Art. 3º A nova concessionária deve protocolizar solicitação de alfandegamento provisório, em até 15 (quinze) dias antes da transferência da responsabilidade de que trata o art. 2º, nos termos do art. 23 da Portaria RFB nº 3.518, de 30 de setembro de 2011.

Parágrafo único.
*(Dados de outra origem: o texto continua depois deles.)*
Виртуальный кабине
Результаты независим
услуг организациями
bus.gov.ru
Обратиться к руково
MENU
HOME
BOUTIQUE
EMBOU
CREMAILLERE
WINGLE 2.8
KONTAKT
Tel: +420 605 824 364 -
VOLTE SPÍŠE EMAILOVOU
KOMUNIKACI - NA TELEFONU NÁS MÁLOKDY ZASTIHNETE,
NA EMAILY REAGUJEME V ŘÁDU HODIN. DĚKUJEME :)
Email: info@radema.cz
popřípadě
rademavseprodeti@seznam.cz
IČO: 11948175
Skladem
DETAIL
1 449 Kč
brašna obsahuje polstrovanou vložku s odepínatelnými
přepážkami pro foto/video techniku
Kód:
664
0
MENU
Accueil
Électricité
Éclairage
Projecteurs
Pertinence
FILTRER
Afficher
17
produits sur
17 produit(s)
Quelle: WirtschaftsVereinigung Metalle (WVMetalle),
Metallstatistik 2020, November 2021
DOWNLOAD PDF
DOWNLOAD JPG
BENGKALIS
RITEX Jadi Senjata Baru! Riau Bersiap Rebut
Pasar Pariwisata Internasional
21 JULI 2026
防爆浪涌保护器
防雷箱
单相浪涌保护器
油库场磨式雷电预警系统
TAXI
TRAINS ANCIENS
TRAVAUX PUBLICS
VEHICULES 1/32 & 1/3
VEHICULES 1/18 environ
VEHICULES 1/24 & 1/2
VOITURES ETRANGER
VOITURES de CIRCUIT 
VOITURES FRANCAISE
Para a solicitação de que trata o caput, fica dispensada a apresentação dos documentos de que tratam os incisos VI, IX, X e XI do art. 23 da Portaria RFB nº 3.518, de 2011.

Art. 4º A Comissão de Alfandegamento de que trata o art. 39 da Portaria RFB nº 3.518, de 2011, procederá ao exame da documentação protocolizada.

§ 1º A Comissão deverá concluir a verificação a que se refere o caput no prazo de 3 (três) dias, contado da protocolização.

§ 2º Verificada qualquer irregularidade na documentação, a Comissão intimará o interessado a saneá-la no prazo de 5 (cinco) dias, contado da ciência, prorrogável por igual período, em situações justificadas.

§ 3º Na hipótese prevista no § 2º, suspende-se o prazo previsto no § 1º até que o interessado atenda às intimações para o saneamento.

§ 4º Vencido o prazo a que se refere o § 2º sem que o interessado atenda às intimações feitas, o processo será indeferido e arquivado pelo titular da unidade de despacho jurisdicionante.

§ 5º Concluídos os procedimentos de que trata o caput, a Comissão de Alfandegamento elaborará relatório circunstanciado, fundamentando recomendação de alfandegamento provisório do aeroporto, ou o indeferimento da solicitação, e encaminhará os autos para o titular da unidade de despacho jurisdicionante.

§ 6º O titular da unidade de despacho jurisdicionante encaminhará o processo ao respectivo Superintendente da Receita Federal do Brasil, manifestando-se quanto à solicitação de alfandegamento provisório.

Art. 5º  A Superintendência Regional da Receita Federal do Brasil (SRRF) recepcionará os autos e deverá, no prazo de 3 (três) dias, contado do recebimento do processo:

I - editar o Ato Declaratório Executivo (ADE) de alfandegamento provisório; ou

II - indeferir a solicitação, com base em despacho fundamentado.

§ 1º  Do indeferimento da solicitação cabe pedido de reconsideração, no prazo de 5 (cinco) dias, contado da ciência.

§ 2º  Do indeferimento do pedido de reconsideração, cabe recurso ao Secretário da Receita Federal do Brasil, em instância final administrativa, no prazo de 30 (trinta) dias, contado da ciência.

Art. 6º  O alfandegamento provisório terá vigência até o alfandegamento definitivo, nos termos do disposto na Portaria RFB nº 3.518, de 2011, o qual estabelecerá os tipos de carga, o tipo de fiscalização aduaneira, a unidade de despacho jurisdicionante, o código de recinto no Sistema Integrado de Comércio Exterior (Siscomex), o dimensionamento total e individualizado das áreas e instalações do aeroporto alfandegado e as operações aduaneiras autorizadas, inclusive limites e condições para a execução destas, nos termos do art. 28 da citada Portaria.

§ 1º  Não será admitido alfandegamento provisório por prazo superior a 360 (trezentos e sessenta) dias.

§ 2º  O ADE relativo ao alfandegamento definitivo de que trata o caput será expedido depois da conclusão da análise da solicitação de alfandegamento apresentada nos termos do art. 3º e complementada pela documentação relativa a toda e qualquer alteração que vier a ser implementada, que será anexada aos autos do processo do alfandegamento do aeroporto.

Art. 7º  O titular da unidade de despacho jurisdicionante poderá dispensar a implementação de requisitos previstos nos arts. 8º a 18 da Portaria RFB nº 3.518, de 2011, desde que:

I - a dispensa ocorra com base em parecer fundamentado, não vinculante, da Comissão de Alfandegamento;

II - a dispensa atenda a solicitação devidamente justificada apresentada pela nova concessionária; e

III - sejam consideradas as características específicas do local.

Parágrafo único.  O presidente da Comissão de Alfandegamento poderá solicitar diligências ou perícias para embasar a elaboração do parecer a que se refere o inciso I do caput.

Art. 8º  Nos casos de sub-rogação integral do direito de exploração de espaços em complexo aeroportuário consubstanciado em contratos celebrados entre a Infraero e os arrendatários ficam mantidos os alfandegamentos vigentes.

Art. 9º  Esta Portaria entra em vigor na data de sua publicação.